The records below are to be copied exactly, with every picture left out.

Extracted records
>>>

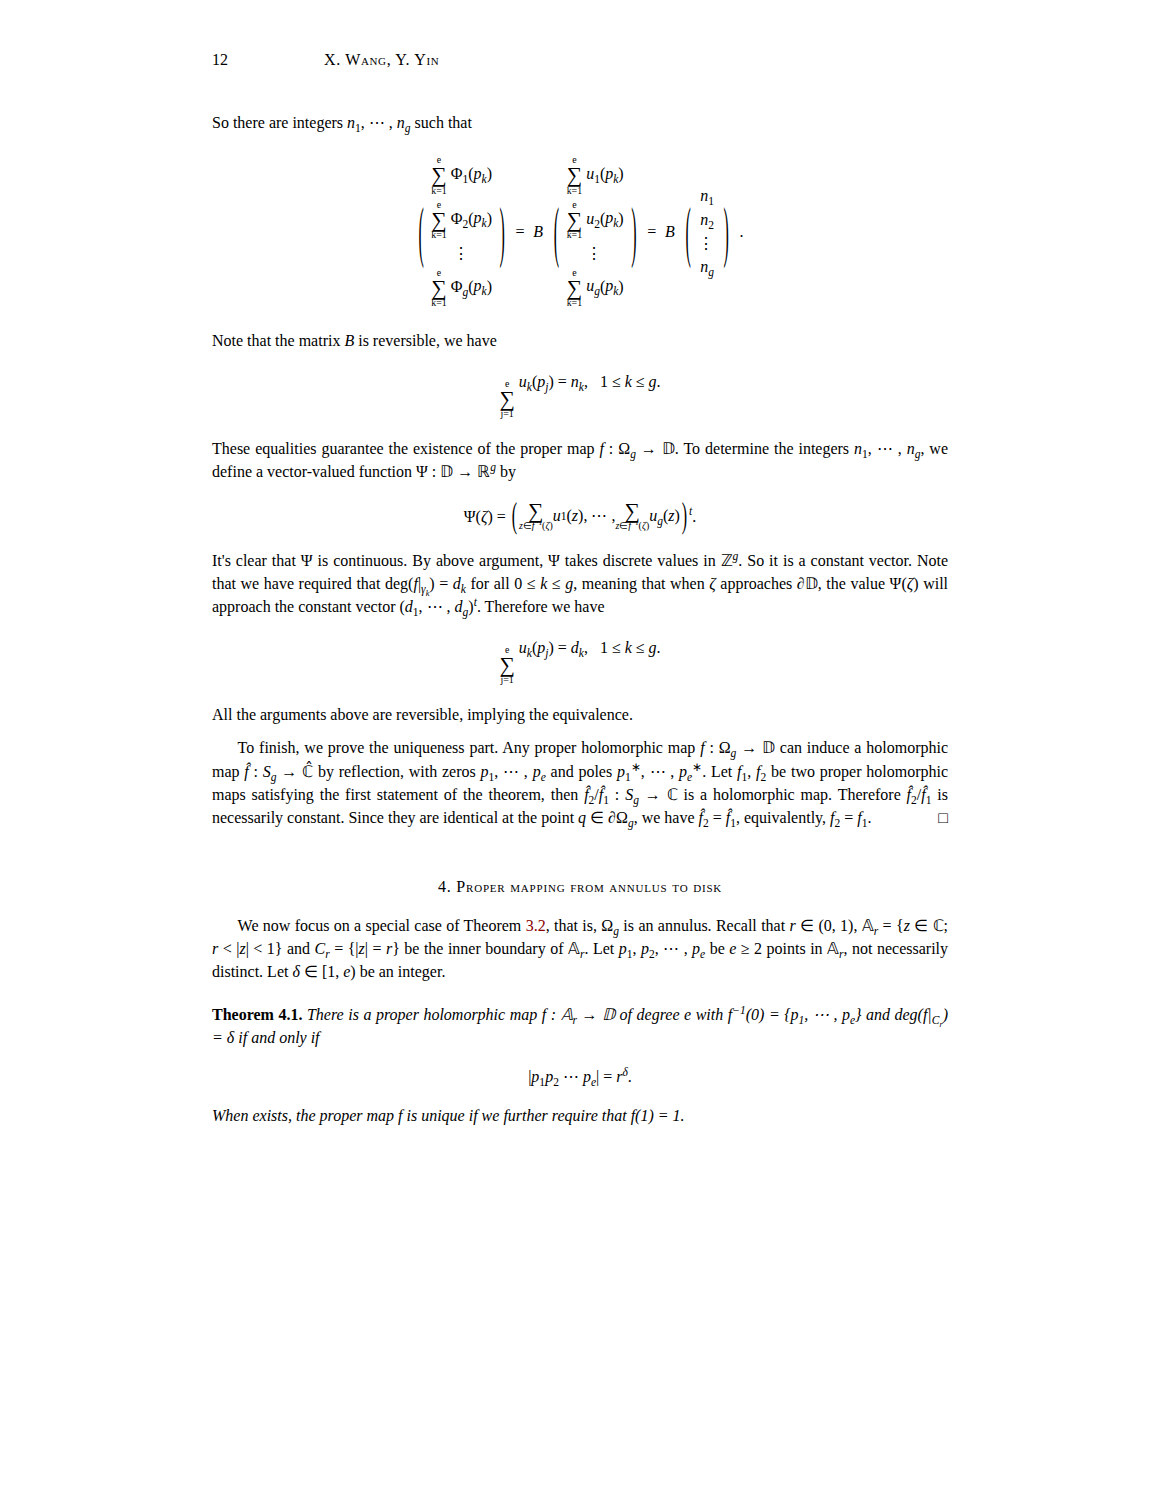12 X. Wang, Y. Yin
So there are integers n1, ⋯ , ng such that
(
| e ∑ k=1 Φ 1 ( p k ) |
| e ∑ k=1 Φ 2 ( p k ) |
| ⋮ |
| e ∑ k=1 Φ g ( p k ) |
) = B (
| e ∑ k=1 u 1 ( p k ) |
| e ∑ k=1 u 2 ( p k ) |
| ⋮ |
| e ∑ k=1 u g ( p k ) |
) = B (
| n 1 |
| n 2 |
| ⋮ |
| n g |
) .
Note that the matrix B is reversible, we have
e∑j=1 uk(pj) = nk, 1 ≤ k ≤ g.
These equalities guarantee the existence of the proper map f : Ωg → 𝔻. To determine the integers n1, ⋯ , ng, we define a vector-valued function Ψ : 𝔻 → ℝg by
Ψ(ζ) = ( ∑z∈f−1(ζ) u1(z), ⋯ , ∑z∈f−1(ζ) ug(z))t.
It's clear that Ψ is continuous. By above argument, Ψ takes discrete values in ℤg. So it is a constant vector. Note that we have required that deg(f|γk) = dk for all 0 ≤ k ≤ g, meaning that when ζ approaches ∂𝔻, the value Ψ(ζ) will approach the constant vector (d1, ⋯ , dg)t. Therefore we have
e∑j=1 uk(pj) = dk, 1 ≤ k ≤ g.
All the arguments above are reversible, implying the equivalence.
To finish, we prove the uniqueness part. Any proper holomorphic map f : Ωg → 𝔻 can induce a holomorphic map f̂ : Sg → ℂ̂ by reflection, with zeros p1, ⋯ , pe and poles p1∗, ⋯ , pe∗. Let f1, f2 be two proper holomorphic maps satisfying the first statement of the theorem, then f̂2/f̂1 : Sg → ℂ is a holomorphic map. Therefore f̂2/f̂1 is necessarily constant. Since they are identical at the point q ∈ ∂Ωg, we have f̂2 = f̂1, equivalently, f2 = f1. □
4. Proper mapping from annulus to disk
We now focus on a special case of Theorem 3.2, that is, Ωg is an annulus. Recall that r ∈ (0, 1), 𝔸r = {z ∈ ℂ; r < |z| < 1} and Cr = {|z| = r} be the inner boundary of 𝔸r. Let p1, p2, ⋯ , pe be e ≥ 2 points in 𝔸r, not necessarily distinct. Let δ ∈ [1, e) be an integer.
Theorem 4.1. There is a proper holomorphic map f : 𝔸r → 𝔻 of degree e with f−1(0) = {p1, ⋯ , pe} and deg(f|Cr) = δ if and only if
|p1p2 ⋯ pe| = rδ.
When exists, the proper map f is unique if we further require that f(1) = 1.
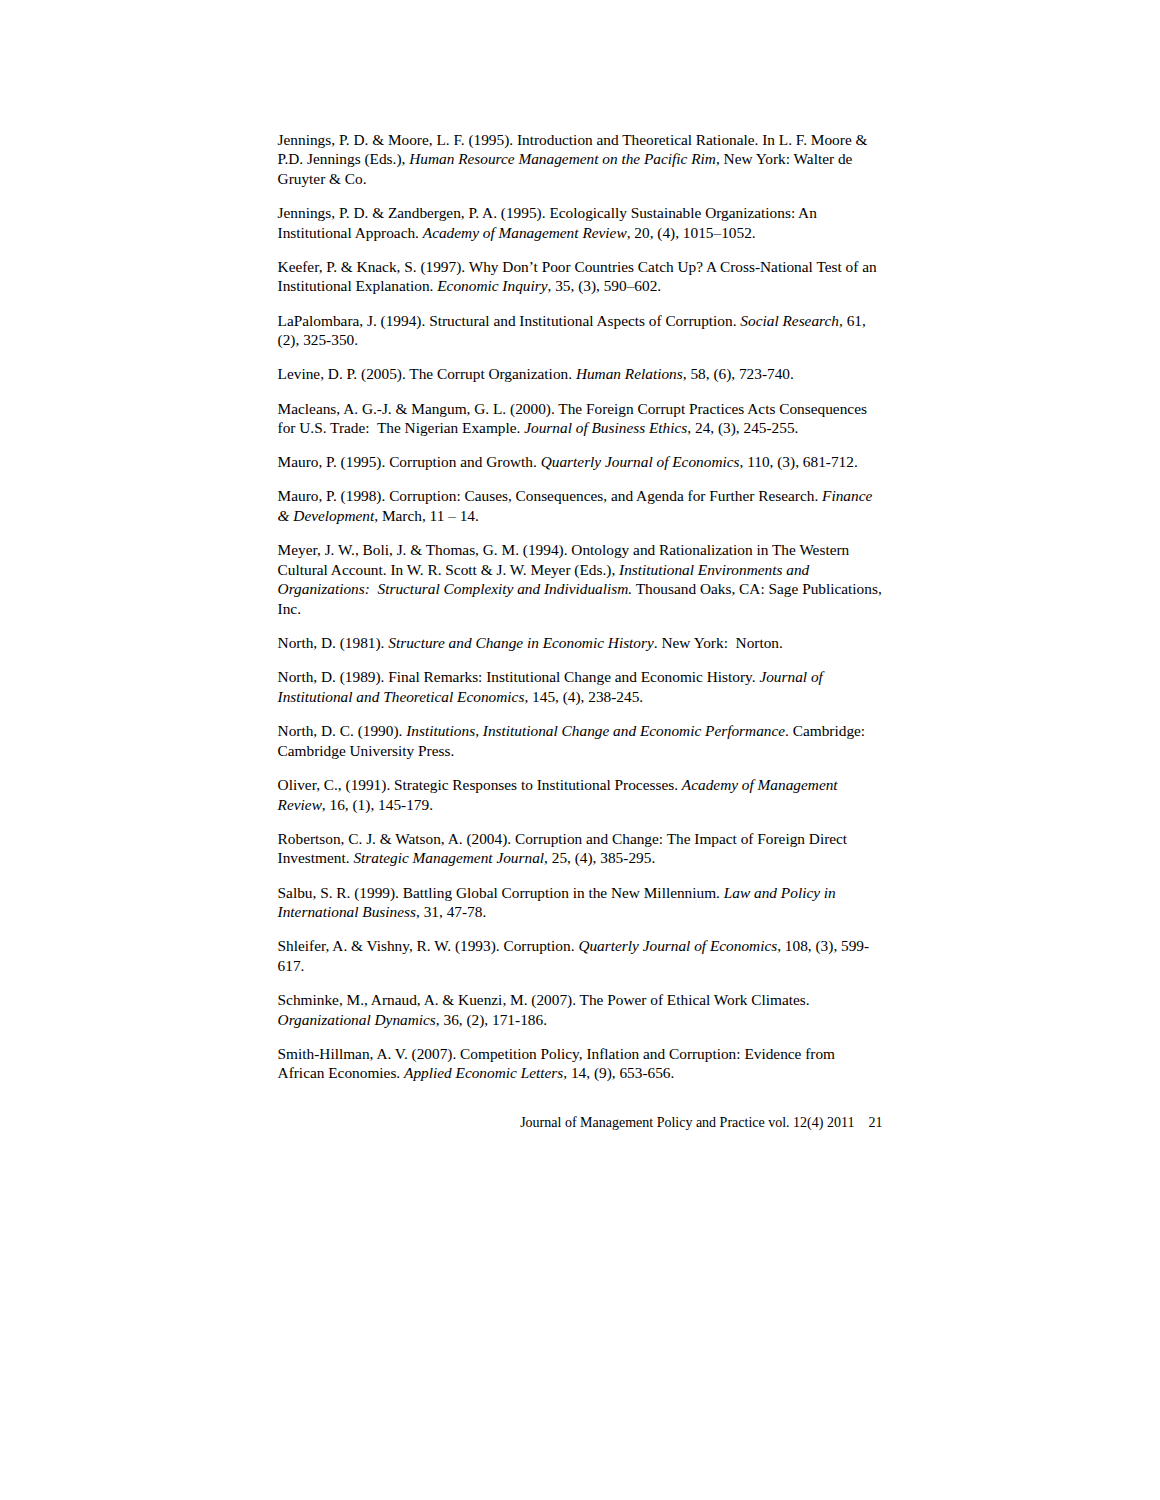Jennings, P. D. & Moore, L. F. (1995). Introduction and Theoretical Rationale. In L. F. Moore & P.D. Jennings (Eds.), Human Resource Management on the Pacific Rim, New York: Walter de Gruyter & Co.
Jennings, P. D. & Zandbergen, P. A. (1995). Ecologically Sustainable Organizations: An Institutional Approach. Academy of Management Review, 20, (4), 1015–1052.
Keefer, P. & Knack, S. (1997). Why Don’t Poor Countries Catch Up? A Cross-National Test of an Institutional Explanation. Economic Inquiry, 35, (3), 590–602.
LaPalombara, J. (1994). Structural and Institutional Aspects of Corruption. Social Research, 61, (2), 325-350.
Levine, D. P. (2005). The Corrupt Organization. Human Relations, 58, (6), 723-740.
Macleans, A. G.-J. & Mangum, G. L. (2000). The Foreign Corrupt Practices Acts Consequences for U.S. Trade: The Nigerian Example. Journal of Business Ethics, 24, (3), 245-255.
Mauro, P. (1995). Corruption and Growth. Quarterly Journal of Economics, 110, (3), 681-712.
Mauro, P. (1998). Corruption: Causes, Consequences, and Agenda for Further Research. Finance & Development, March, 11 – 14.
Meyer, J. W., Boli, J. & Thomas, G. M. (1994). Ontology and Rationalization in The Western Cultural Account. In W. R. Scott & J. W. Meyer (Eds.), Institutional Environments and Organizations: Structural Complexity and Individualism. Thousand Oaks, CA: Sage Publications, Inc.
North, D. (1981). Structure and Change in Economic History. New York: Norton.
North, D. (1989). Final Remarks: Institutional Change and Economic History. Journal of Institutional and Theoretical Economics, 145, (4), 238-245.
North, D. C. (1990). Institutions, Institutional Change and Economic Performance. Cambridge: Cambridge University Press.
Oliver, C., (1991). Strategic Responses to Institutional Processes. Academy of Management Review, 16, (1), 145-179.
Robertson, C. J. & Watson, A. (2004). Corruption and Change: The Impact of Foreign Direct Investment. Strategic Management Journal, 25, (4), 385-295.
Salbu, S. R. (1999). Battling Global Corruption in the New Millennium. Law and Policy in International Business, 31, 47-78.
Shleifer, A. & Vishny, R. W. (1993). Corruption. Quarterly Journal of Economics, 108, (3), 599-617.
Schminke, M., Arnaud, A. & Kuenzi, M. (2007). The Power of Ethical Work Climates. Organizational Dynamics, 36, (2), 171-186.
Smith-Hillman, A. V. (2007). Competition Policy, Inflation and Corruption: Evidence from African Economies. Applied Economic Letters, 14, (9), 653-656.
Journal of Management Policy and Practice vol. 12(4) 2011 21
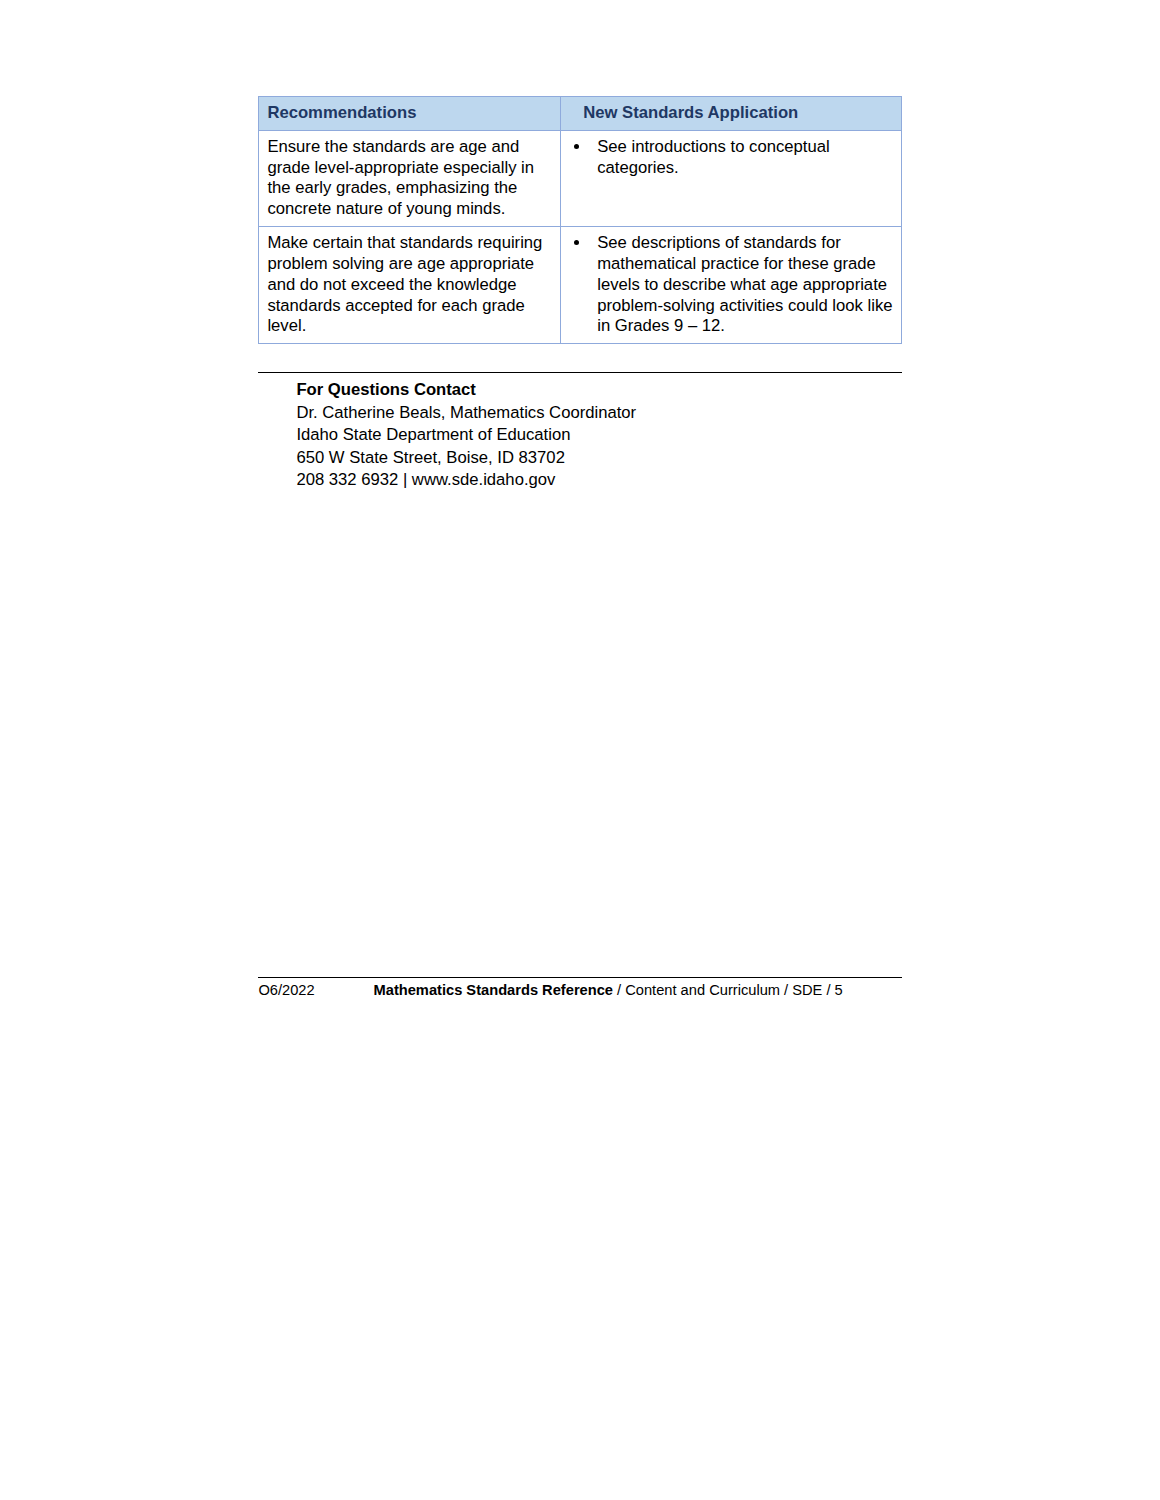| Recommendations | New Standards Application |
| --- | --- |
| Ensure the standards are age and grade level-appropriate especially in the early grades, emphasizing the concrete nature of young minds. | See introductions to conceptual categories. |
| Make certain that standards requiring problem solving are age appropriate and do not exceed the knowledge standards accepted for each grade level. | See descriptions of standards for mathematical practice for these grade levels to describe what age appropriate problem-solving activities could look like in Grades 9 – 12. |
For Questions Contact
Dr. Catherine Beals, Mathematics Coordinator
Idaho State Department of Education
650 W State Street, Boise, ID 83702
208 332 6932 | www.sde.idaho.gov
O6/2022
Mathematics Standards Reference / Content and Curriculum / SDE / 5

<<<

=== Solution ===
12 X. Wang, Y. Yin
So there are integers n1, ⋯ , ng such that
(
| e ∑ k=1 Φ 1 ( p k ) |
| e ∑ k=1 Φ 2 ( p k ) |
| ⋮ |
| e ∑ k=1 Φ g ( p k ) |
) = B (
| e ∑ k=1 u 1 ( p k ) |
| e ∑ k=1 u 2 ( p k ) |
| ⋮ |
| e ∑ k=1 u g ( p k ) |
) = B (
| n 1 |
| n 2 |
| ⋮ |
| n g |
) .
Note that the matrix B is reversible, we have
e∑j=1 uk(pj) = nk, 1 ≤ k ≤ g.
These equalities guarantee the existence of the proper map f : Ωg → 𝔻. To determine the integers n1, ⋯ , ng, we define a vector-valued function Ψ : 𝔻 → ℝg by
Ψ(ζ) = ( ∑z∈f−1(ζ) u1(z), ⋯ , ∑z∈f−1(ζ) ug(z))t.
It's clear that Ψ is continuous. By above argument, Ψ takes discrete values in ℤg. So it is a constant vector. Note that we have required that deg(f|γk) = dk for all 0 ≤ k ≤ g, meaning that when ζ approaches ∂𝔻, the value Ψ(ζ) will approach the constant vector (d1, ⋯ , dg)t. Therefore we have
e∑j=1 uk(pj) = dk, 1 ≤ k ≤ g.
All the arguments above are reversible, implying the equivalence.
To finish, we prove the uniqueness part. Any proper holomorphic map f : Ωg → 𝔻 can induce a holomorphic map f̂ : Sg → ℂ̂ by reflection, with zeros p1, ⋯ , pe and poles p1∗, ⋯ , pe∗. Let f1, f2 be two proper holomorphic maps satisfying the first statement of the theorem, then f̂2/f̂1 : Sg → ℂ is a holomorphic map. Therefore f̂2/f̂1 is necessarily constant. Since they are identical at the point q ∈ ∂Ωg, we have f̂2 = f̂1, equivalently, f2 = f1. □
4. Proper mapping from annulus to disk
We now focus on a special case of Theorem 3.2, that is, Ωg is an annulus. Recall that r ∈ (0, 1), 𝔸r = {z ∈ ℂ; r < |z| < 1} and Cr = {|z| = r} be the inner boundary of 𝔸r. Let p1, p2, ⋯ , pe be e ≥ 2 points in 𝔸r, not necessarily distinct. Let δ ∈ [1, e) be an integer.
Theorem 4.1. There is a proper holomorphic map f : 𝔸r → 𝔻 of degree e with f−1(0) = {p1, ⋯ , pe} and deg(f|Cr) = δ if and only if
|p1p2 ⋯ pe| = rδ.
When exists, the proper map f is unique if we further require that f(1) = 1.
Jennings, P. D. & Moore, L. F. (1995). Introduction and Theoretical Rationale. In L. F. Moore & P.D. Jennings (Eds.), Human Resource Management on the Pacific Rim, New York: Walter de Gruyter & Co.
Jennings, P. D. & Zandbergen, P. A. (1995). Ecologically Sustainable Organizations: An Institutional Approach. Academy of Management Review, 20, (4), 1015–1052.
Keefer, P. & Knack, S. (1997). Why Don’t Poor Countries Catch Up? A Cross-National Test of an Institutional Explanation. Economic Inquiry, 35, (3), 590–602.
LaPalombara, J. (1994). Structural and Institutional Aspects of Corruption. Social Research, 61, (2), 325-350.
Levine, D. P. (2005). The Corrupt Organization. Human Relations, 58, (6), 723-740.
Macleans, A. G.-J. & Mangum, G. L. (2000). The Foreign Corrupt Practices Acts Consequences for U.S. Trade: The Nigerian Example. Journal of Business Ethics, 24, (3), 245-255.
Mauro, P. (1995). Corruption and Growth. Quarterly Journal of Economics, 110, (3), 681-712.
Mauro, P. (1998). Corruption: Causes, Consequences, and Agenda for Further Research. Finance & Development, March, 11 – 14.
Meyer, J. W., Boli, J. & Thomas, G. M. (1994). Ontology and Rationalization in The Western Cultural Account. In W. R. Scott & J. W. Meyer (Eds.), Institutional Environments and Organizations: Structural Complexity and Individualism. Thousand Oaks, CA: Sage Publications, Inc.
North, D. (1981). Structure and Change in Economic History. New York: Norton.
North, D. (1989). Final Remarks: Institutional Change and Economic History. Journal of Institutional and Theoretical Economics, 145, (4), 238-245.
North, D. C. (1990). Institutions, Institutional Change and Economic Performance. Cambridge: Cambridge University Press.
Oliver, C., (1991). Strategic Responses to Institutional Processes. Academy of Management Review, 16, (1), 145-179.
Robertson, C. J. & Watson, A. (2004). Corruption and Change: The Impact of Foreign Direct Investment. Strategic Management Journal, 25, (4), 385-295.
Salbu, S. R. (1999). Battling Global Corruption in the New Millennium. Law and Policy in International Business, 31, 47-78.
Shleifer, A. & Vishny, R. W. (1993). Corruption. Quarterly Journal of Economics, 108, (3), 599-617.
Schminke, M., Arnaud, A. & Kuenzi, M. (2007). The Power of Ethical Work Climates. Organizational Dynamics, 36, (2), 171-186.
Smith-Hillman, A. V. (2007). Competition Policy, Inflation and Corruption: Evidence from African Economies. Applied Economic Letters, 14, (9), 653-656.
Journal of Management Policy and Practice vol. 12(4) 2011 21
| Recommendations | New Standards Application |
| --- | --- |
| Ensure the standards are age and grade level-appropriate especially in the early grades, emphasizing the concrete nature of young minds. | See introductions to conceptual categories. |
| Make certain that standards requiring problem solving are age appropriate and do not exceed the knowledge standards accepted for each grade level. | See descriptions of standards for mathematical practice for these grade levels to describe what age appropriate problem-solving activities could look like in Grades 9 – 12. |
For Questions Contact
Dr. Catherine Beals, Mathematics Coordinator
Idaho State Department of Education
650 W State Street, Boise, ID 83702
208 332 6932 | www.sde.idaho.gov
O6/2022
Mathematics Standards Reference / Content and Curriculum / SDE / 5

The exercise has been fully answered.